- **TRY IT**: Set down the listing below verbatim, but only from its first line through the line containing "propietarios o comunidades".

- **INPUT DATA**:
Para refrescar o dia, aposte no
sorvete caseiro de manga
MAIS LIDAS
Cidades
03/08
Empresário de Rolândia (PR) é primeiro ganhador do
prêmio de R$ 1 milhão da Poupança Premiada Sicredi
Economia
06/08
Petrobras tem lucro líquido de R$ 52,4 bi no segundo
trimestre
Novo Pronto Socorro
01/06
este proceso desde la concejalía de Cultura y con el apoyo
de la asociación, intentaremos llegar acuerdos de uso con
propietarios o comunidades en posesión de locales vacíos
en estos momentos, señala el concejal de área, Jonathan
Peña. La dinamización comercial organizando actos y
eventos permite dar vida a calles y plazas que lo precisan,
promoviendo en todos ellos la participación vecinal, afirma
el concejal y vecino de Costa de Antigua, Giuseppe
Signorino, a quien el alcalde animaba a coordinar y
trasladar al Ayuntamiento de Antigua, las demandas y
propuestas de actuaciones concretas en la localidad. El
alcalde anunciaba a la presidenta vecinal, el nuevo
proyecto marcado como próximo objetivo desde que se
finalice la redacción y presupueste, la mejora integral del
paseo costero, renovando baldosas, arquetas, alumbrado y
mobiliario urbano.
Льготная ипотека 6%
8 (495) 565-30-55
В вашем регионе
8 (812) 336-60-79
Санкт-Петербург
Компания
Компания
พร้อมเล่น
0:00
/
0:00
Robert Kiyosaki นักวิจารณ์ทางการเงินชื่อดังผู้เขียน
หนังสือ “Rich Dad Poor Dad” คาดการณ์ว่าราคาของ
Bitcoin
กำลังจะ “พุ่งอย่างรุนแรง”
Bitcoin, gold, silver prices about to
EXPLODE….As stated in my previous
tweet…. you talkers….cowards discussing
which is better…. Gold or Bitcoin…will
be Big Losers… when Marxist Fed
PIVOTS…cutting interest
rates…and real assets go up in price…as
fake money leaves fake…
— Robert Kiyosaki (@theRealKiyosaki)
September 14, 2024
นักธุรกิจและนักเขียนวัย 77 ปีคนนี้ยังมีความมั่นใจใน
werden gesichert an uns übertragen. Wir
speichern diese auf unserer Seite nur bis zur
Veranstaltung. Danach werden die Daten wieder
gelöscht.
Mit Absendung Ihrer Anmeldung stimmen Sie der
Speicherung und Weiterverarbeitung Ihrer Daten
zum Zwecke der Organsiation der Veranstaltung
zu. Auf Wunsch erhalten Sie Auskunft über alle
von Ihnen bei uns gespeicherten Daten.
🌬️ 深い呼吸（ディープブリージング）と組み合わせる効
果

- **ANSWER TO THE EXERCISE**:
Para refrescar o dia, aposte no
sorvete caseiro de manga
MAIS LIDAS
Cidades
03/08
Empresário de Rolândia (PR) é primeiro ganhador do
prêmio de R$ 1 milhão da Poupança Premiada Sicredi
Economia
06/08
Petrobras tem lucro líquido de R$ 52,4 bi no segundo
trimestre
Novo Pronto Socorro
01/06
este proceso desde la concejalía de Cultura y con el apoyo
de la asociación, intentaremos llegar acuerdos de uso con
propietarios o comunidades en posesión de locales vacíos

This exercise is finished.